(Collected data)
= = = =

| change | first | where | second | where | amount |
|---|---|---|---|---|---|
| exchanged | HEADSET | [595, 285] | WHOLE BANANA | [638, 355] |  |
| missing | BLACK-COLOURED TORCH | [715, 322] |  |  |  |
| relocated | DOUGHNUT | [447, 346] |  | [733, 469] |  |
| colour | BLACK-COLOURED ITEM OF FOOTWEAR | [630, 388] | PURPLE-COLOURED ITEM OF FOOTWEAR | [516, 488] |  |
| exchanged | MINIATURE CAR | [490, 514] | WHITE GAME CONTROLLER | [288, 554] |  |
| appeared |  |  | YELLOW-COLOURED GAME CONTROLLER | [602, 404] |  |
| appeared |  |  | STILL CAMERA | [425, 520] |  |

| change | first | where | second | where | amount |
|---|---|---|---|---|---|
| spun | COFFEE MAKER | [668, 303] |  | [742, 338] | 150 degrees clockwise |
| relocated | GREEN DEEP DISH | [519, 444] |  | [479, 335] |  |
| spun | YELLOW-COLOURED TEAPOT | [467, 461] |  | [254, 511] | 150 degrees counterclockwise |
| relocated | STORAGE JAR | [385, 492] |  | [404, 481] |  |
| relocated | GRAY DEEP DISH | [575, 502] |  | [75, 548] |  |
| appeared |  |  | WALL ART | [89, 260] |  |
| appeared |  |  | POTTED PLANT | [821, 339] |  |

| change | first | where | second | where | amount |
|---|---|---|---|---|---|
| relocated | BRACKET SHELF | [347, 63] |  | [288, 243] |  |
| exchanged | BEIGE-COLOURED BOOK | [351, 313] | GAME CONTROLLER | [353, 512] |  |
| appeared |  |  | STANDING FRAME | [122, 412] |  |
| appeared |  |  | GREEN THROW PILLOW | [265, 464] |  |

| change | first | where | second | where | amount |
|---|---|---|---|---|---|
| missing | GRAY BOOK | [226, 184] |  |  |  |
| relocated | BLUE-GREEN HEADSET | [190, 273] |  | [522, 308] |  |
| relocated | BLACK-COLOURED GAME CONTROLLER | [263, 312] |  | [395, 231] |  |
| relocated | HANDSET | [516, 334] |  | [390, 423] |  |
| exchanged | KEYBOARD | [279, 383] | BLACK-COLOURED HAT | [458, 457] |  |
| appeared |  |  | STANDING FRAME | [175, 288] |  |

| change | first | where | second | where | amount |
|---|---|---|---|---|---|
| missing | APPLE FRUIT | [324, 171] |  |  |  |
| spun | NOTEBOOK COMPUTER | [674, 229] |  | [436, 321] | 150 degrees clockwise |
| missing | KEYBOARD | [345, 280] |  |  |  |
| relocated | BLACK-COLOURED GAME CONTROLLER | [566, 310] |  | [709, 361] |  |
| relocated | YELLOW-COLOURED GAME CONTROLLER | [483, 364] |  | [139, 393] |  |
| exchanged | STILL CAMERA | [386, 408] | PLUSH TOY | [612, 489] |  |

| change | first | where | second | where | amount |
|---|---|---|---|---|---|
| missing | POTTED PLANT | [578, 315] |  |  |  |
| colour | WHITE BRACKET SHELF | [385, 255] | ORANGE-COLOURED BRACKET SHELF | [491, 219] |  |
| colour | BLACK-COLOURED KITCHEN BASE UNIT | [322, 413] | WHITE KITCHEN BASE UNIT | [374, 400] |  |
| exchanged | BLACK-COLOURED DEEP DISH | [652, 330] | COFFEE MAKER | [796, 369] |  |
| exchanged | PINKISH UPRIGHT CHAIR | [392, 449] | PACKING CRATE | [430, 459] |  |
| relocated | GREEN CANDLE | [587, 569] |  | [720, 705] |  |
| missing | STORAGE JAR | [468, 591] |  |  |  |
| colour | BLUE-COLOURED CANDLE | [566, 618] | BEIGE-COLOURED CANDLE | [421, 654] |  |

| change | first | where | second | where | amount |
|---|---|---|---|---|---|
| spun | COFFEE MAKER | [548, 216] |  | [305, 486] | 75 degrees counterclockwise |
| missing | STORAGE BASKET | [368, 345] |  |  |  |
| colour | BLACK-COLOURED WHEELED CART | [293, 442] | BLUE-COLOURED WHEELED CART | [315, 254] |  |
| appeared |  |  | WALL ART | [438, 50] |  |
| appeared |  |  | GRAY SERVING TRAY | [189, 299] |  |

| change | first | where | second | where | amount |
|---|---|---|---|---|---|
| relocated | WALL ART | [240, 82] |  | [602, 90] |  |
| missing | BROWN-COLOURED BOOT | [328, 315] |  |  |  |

= = = =

EXERCISE REQUIREMENTS:
All of the data above must be repeated exactly.

EXPECTED ANSWER:
| change | first | where | second | where | amount |
|---|---|---|---|---|---|
| exchanged | HEADSET | [595, 285] | WHOLE BANANA | [638, 355] |  |
| missing | BLACK-COLOURED TORCH | [715, 322] |  |  |  |
| relocated | DOUGHNUT | [447, 346] |  | [733, 469] |  |
| colour | BLACK-COLOURED ITEM OF FOOTWEAR | [630, 388] | PURPLE-COLOURED ITEM OF FOOTWEAR | [516, 488] |  |
| exchanged | MINIATURE CAR | [490, 514] | WHITE GAME CONTROLLER | [288, 554] |  |
| appeared |  |  | YELLOW-COLOURED GAME CONTROLLER | [602, 404] |  |
| appeared |  |  | STILL CAMERA | [425, 520] |  |

| change | first | where | second | where | amount |
|---|---|---|---|---|---|
| spun | COFFEE MAKER | [668, 303] |  | [742, 338] | 150 degrees clockwise |
| relocated | GREEN DEEP DISH | [519, 444] |  | [479, 335] |  |
| spun | YELLOW-COLOURED TEAPOT | [467, 461] |  | [254, 511] | 150 degrees counterclockwise |
| relocated | STORAGE JAR | [385, 492] |  | [404, 481] |  |
| relocated | GRAY DEEP DISH | [575, 502] |  | [75, 548] |  |
| appeared |  |  | WALL ART | [89, 260] |  |
| appeared |  |  | POTTED PLANT | [821, 339] |  |

| change | first | where | second | where | amount |
|---|---|---|---|---|---|
| relocated | BRACKET SHELF | [347, 63] |  | [288, 243] |  |
| exchanged | BEIGE-COLOURED BOOK | [351, 313] | GAME CONTROLLER | [353, 512] |  |
| appeared |  |  | STANDING FRAME | [122, 412] |  |
| appeared |  |  | GREEN THROW PILLOW | [265, 464] |  |

| change | first | where | second | where | amount |
|---|---|---|---|---|---|
| missing | GRAY BOOK | [226, 184] |  |  |  |
| relocated | BLUE-GREEN HEADSET | [190, 273] |  | [522, 308] |  |
| relocated | BLACK-COLOURED GAME CONTROLLER | [263, 312] |  | [395, 231] |  |
| relocated | HANDSET | [516, 334] |  | [390, 423] |  |
| exchanged | KEYBOARD | [279, 383] | BLACK-COLOURED HAT | [458, 457] |  |
| appeared |  |  | STANDING FRAME | [175, 288] |  |

| change | first | where | second | where | amount |
|---|---|---|---|---|---|
| missing | APPLE FRUIT | [324, 171] |  |  |  |
| spun | NOTEBOOK COMPUTER | [674, 229] |  | [436, 321] | 150 degrees clockwise |
| missing | KEYBOARD | [345, 280] |  |  |  |
| relocated | BLACK-COLOURED GAME CONTROLLER | [566, 310] |  | [709, 361] |  |
| relocated | YELLOW-COLOURED GAME CONTROLLER | [483, 364] |  | [139, 393] |  |
| exchanged | STILL CAMERA | [386, 408] | PLUSH TOY | [612, 489] |  |

| change | first | where | second | where | amount |
|---|---|---|---|---|---|
| missing | POTTED PLANT | [578, 315] |  |  |  |
| colour | WHITE BRACKET SHELF | [385, 255] | ORANGE-COLOURED BRACKET SHELF | [491, 219] |  |
| colour | BLACK-COLOURED KITCHEN BASE UNIT | [322, 413] | WHITE KITCHEN BASE UNIT | [374, 400] |  |
| exchanged | BLACK-COLOURED DEEP DISH | [652, 330] | COFFEE MAKER | [796, 369] |  |
| exchanged | PINKISH UPRIGHT CHAIR | [392, 449] | PACKING CRATE | [430, 459] |  |
| relocated | GREEN CANDLE | [587, 569] |  | [720, 705] |  |
| missing | STORAGE JAR | [468, 591] |  |  |  |
| colour | BLUE-COLOURED CANDLE | [566, 618] | BEIGE-COLOURED CANDLE | [421, 654] |  |

| change | first | where | second | where | amount |
|---|---|---|---|---|---|
| spun | COFFEE MAKER | [548, 216] |  | [305, 486] | 75 degrees counterclockwise |
| missing | STORAGE BASKET | [368, 345] |  |  |  |
| colour | BLACK-COLOURED WHEELED CART | [293, 442] | BLUE-COLOURED WHEELED CART | [315, 254] |  |
| appeared |  |  | WALL ART | [438, 50] |  |
| appeared |  |  | GRAY SERVING TRAY | [189, 299] |  |

| change | first | where | second | where | amount |
|---|---|---|---|---|---|
| relocated | WALL ART | [240, 82] |  | [602, 90] |  |
| missing | BROWN-COLOURED BOOT | [328, 315] |  |  |  |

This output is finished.